Task directions
Write out each line of the records below that contains the string "Railway".

Given records
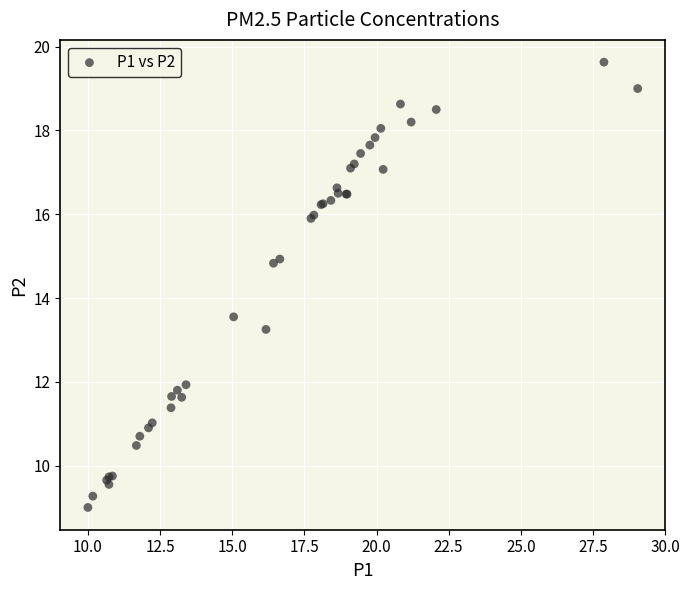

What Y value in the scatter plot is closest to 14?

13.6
* * *
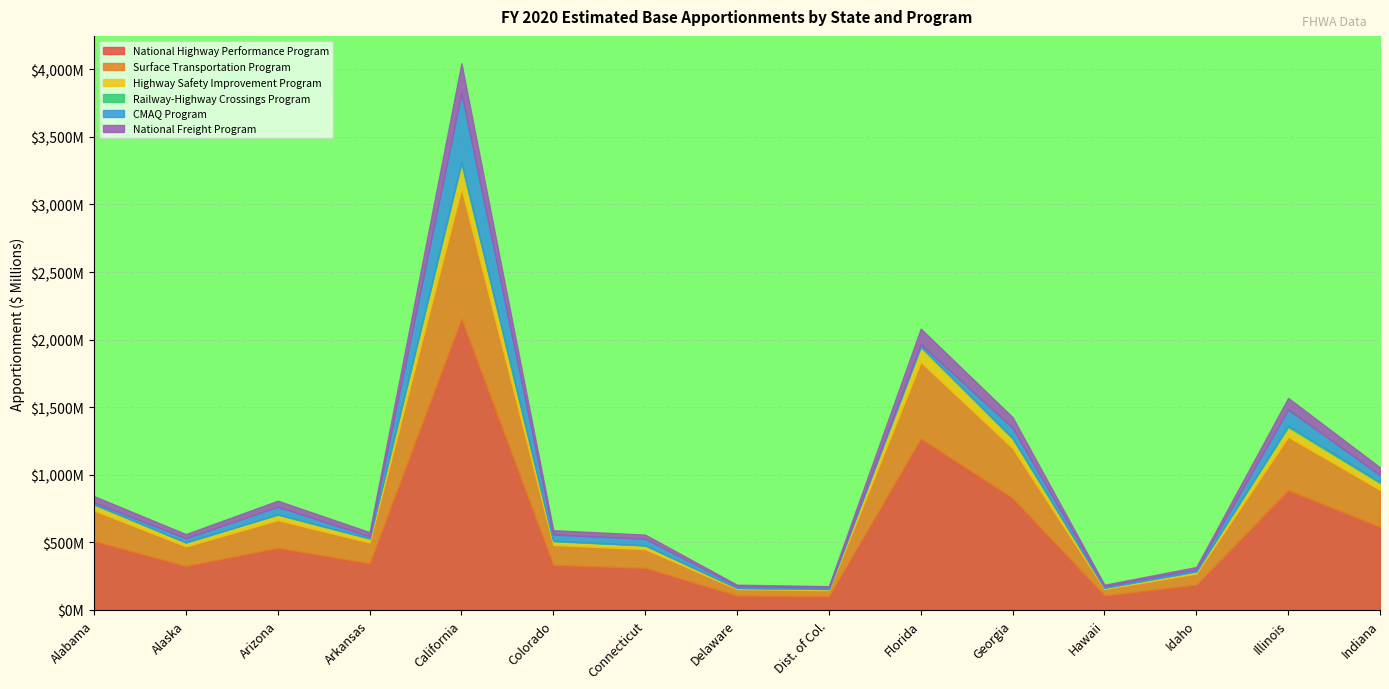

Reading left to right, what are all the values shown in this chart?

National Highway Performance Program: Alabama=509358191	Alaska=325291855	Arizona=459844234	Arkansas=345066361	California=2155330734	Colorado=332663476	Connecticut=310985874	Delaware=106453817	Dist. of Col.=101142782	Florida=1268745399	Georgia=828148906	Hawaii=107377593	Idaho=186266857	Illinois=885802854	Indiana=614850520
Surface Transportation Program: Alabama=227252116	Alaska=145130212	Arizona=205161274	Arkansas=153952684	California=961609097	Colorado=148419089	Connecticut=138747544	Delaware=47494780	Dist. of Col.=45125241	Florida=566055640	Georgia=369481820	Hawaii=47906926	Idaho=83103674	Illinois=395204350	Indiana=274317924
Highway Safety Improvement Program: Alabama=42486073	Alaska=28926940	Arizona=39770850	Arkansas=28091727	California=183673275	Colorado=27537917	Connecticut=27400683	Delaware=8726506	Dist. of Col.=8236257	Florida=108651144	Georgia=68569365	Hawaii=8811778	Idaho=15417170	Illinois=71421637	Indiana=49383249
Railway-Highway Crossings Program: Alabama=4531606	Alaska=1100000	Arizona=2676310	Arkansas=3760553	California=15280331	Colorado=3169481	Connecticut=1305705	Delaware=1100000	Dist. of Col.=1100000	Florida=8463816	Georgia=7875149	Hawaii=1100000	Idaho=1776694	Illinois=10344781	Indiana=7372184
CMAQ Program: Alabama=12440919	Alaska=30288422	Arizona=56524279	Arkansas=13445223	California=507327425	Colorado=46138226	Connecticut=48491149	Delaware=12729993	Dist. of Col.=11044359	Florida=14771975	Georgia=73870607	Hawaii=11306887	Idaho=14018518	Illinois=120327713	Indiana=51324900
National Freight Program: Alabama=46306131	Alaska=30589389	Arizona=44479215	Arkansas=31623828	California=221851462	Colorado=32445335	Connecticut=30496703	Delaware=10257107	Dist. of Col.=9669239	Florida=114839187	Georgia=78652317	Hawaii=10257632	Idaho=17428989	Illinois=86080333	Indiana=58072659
* * *
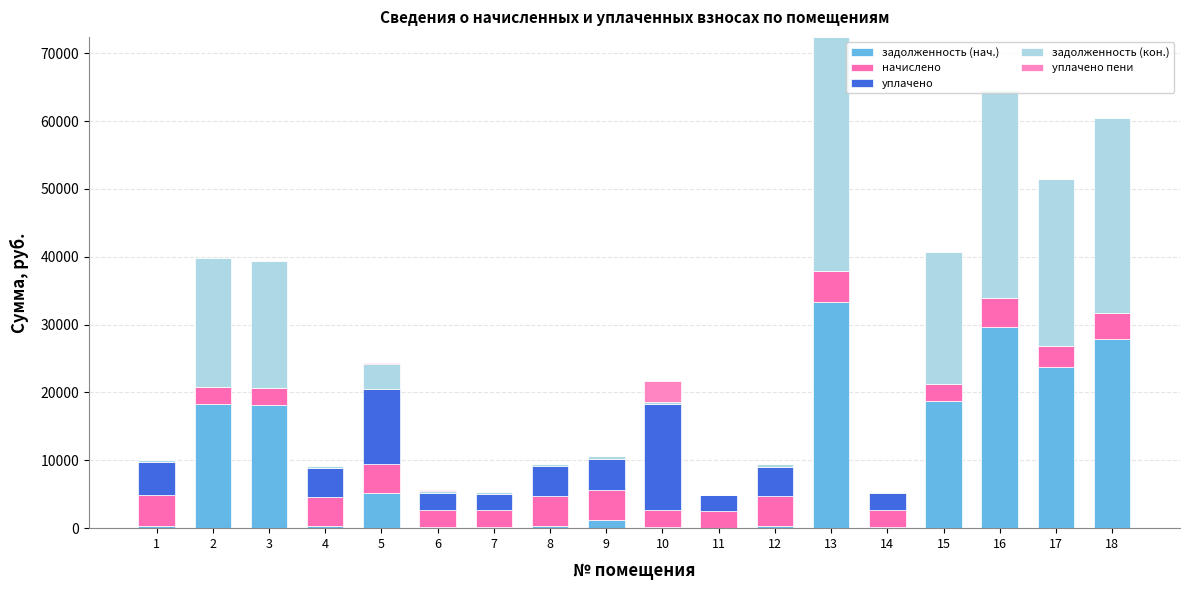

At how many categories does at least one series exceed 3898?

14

Response to this task
Railway-Highway Crossings Program: Alabama=4531606	Alaska=1100000	Arizona=2676310	Arkansas=3760553	California=15280331	Colorado=3169481	Connecticut=1305705	Delaware=1100000	Dist. of Col.=1100000	Florida=8463816	Georgia=7875149	Hawaii=1100000	Idaho=1776694	Illinois=10344781	Indiana=7372184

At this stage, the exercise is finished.